19th Century

The 19th century sees an even greater amount of documentary evidence of life in the town becoming available as central government delegated the management of health, education, sanitation, etc. to local authorities. This documentation provides us with a detailed insight into the social conditions existing within the parish – particularly during the latter half of the century. The century begins with the infamous Sutherland Clearances, and ends with the first small steps being taken to promote tourism in the area.

The Clearances

The parish of Dornoch suffered less extensively from the clearances carried out on behalf of Elizabeth, Countess of Sutherland and her husband, the Marquis of Stafford (later 1st Duke of Sutherland whose statue stands atop Beinn a Bhragaidh). The nearby estate of Skelbo was cleared, and families that had been removed from other parts of the county found refuge in Dornoch itself, particularly in the area now known as Littletown.

Embo was one of several coastal settlements which took in cleared families during the Clearances. In an attempt to encourage the now landless crofters to take-up fishing, the Marquis of Stafford built harbours along the eastern coast of the county. Embo's harbour is now unused but you can still see the village's herring heritage in the layout of its older streets.

The 1809 Meikle Ferry disaster

For centuries the Meikle Ferry, which followed a line roughly 200 metres inland from the current-day Dornoch Firth Bridge, was the only route south without a long overland journey. In 1809 this busy ferry route became the scene of a tragic disaster. It was a disaster on an unprecedented scale for south-east Sutherland: few families in the area were unaffected by the catastrophe which highlighted the dangers of travel at the time.

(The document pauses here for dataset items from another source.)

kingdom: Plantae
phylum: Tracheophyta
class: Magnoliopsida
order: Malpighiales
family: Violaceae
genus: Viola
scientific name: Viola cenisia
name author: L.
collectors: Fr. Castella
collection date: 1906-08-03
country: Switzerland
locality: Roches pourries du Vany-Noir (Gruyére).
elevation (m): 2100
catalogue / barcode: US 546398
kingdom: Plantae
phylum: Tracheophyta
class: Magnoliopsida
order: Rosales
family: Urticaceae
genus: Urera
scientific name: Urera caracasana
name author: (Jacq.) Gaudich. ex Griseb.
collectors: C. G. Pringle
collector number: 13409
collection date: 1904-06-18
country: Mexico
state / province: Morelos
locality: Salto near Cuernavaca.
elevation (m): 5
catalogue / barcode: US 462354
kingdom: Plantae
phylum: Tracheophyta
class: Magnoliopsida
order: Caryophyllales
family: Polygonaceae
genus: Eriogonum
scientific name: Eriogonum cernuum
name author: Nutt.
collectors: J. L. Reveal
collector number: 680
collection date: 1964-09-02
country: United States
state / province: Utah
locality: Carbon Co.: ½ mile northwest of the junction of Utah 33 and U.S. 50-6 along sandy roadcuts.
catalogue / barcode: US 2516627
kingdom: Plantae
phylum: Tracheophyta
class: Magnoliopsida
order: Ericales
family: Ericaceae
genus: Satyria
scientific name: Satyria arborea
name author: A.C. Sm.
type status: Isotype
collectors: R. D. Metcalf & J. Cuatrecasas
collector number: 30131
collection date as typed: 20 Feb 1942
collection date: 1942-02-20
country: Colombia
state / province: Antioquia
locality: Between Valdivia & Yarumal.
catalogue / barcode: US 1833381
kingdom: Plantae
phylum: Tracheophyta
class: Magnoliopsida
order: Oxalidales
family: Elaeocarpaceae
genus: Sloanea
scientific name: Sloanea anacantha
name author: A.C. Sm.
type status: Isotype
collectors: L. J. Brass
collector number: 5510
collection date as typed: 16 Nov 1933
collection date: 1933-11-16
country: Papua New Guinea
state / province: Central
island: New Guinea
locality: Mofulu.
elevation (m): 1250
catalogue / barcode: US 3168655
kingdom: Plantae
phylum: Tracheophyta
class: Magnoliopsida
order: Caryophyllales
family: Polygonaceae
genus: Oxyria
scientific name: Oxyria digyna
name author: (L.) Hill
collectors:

On 16 August 1809 more than one hundred people boarded the ferry at the Dornoch end. Some were carrying goods and stock to sell at the Tain Fair, others had money with them to pay into the Bank of Tain. The conditions were calm but the boat was dangerously low in the water. As the overcrowded boat turned broadside to the tide, it became swamped and sank almost immediately.

More than half of the ninety-nine people who drowned that day were from Dornoch parish. Dozens of families, like the ferryman's own widow and nine children, were left destitute and without income. News of their suffering travelled a surprising distance. Within two years a disaster relief fund had raised an incredible £2,900, more than half of which came from soldiers and emigrants far away in India and South Africa.

Life within the parish

The 19th century was a period of great change for Dornoch. By 1815 many improvements had been made to the town: the route of the old burn had been diverted; feal-houses (turf roofed) were cleared from the vicinity of Castle Close; the old Tolbooth and Council House had been demolished; and the Jail and Council Chamber relocated to the refurbished Bishop’s Palace.

Between 1835 and 1837 major, and somewhat controversial, repairs were made to the Cathedral by the Countess of Sutherland. Nevertheless, there were still regular escapes from the county jail, cholera briefly threatened the community and there was an outbreak of smallpox in the town. Poverty and poor housing were widespread and well-intentioned attempts were made by the parochial Board to alleviate the suffering – to little avail.

However the latter half of the century saw the local council assume a greater responsibility for social and economic conditions within Dornoch, and by the beginning of the 20th century health, housing and sanitation had improved considerably.

The development of tourism

In 1877 Dornoch Town Council granted permission for the Sutherland Golfing Society to play golf on the town links. This was the start of a long – and mutually beneficial – association between the town and the game of golf: today golf is the most important component of the town’s thriving tourist industry.

Council records also show that local inhabitants became aware of the town’s potential as a tourist resort.

Many locals began erecting new houses for the summer visitors, while a number of non-residents built holiday homes for themselves.

Attempts were made (unsuccessfully at first) to connect Dornoch with the main Highland Railway branch-line in order to make the town more accessible to visitors, and a new hotel was built in the town’s main square. The presence of Andrew Carnegie at nearby Skibo Castle (from 1898) enhanced Dornoch’s reputation as a desirable holiday destination for the wealthier classes.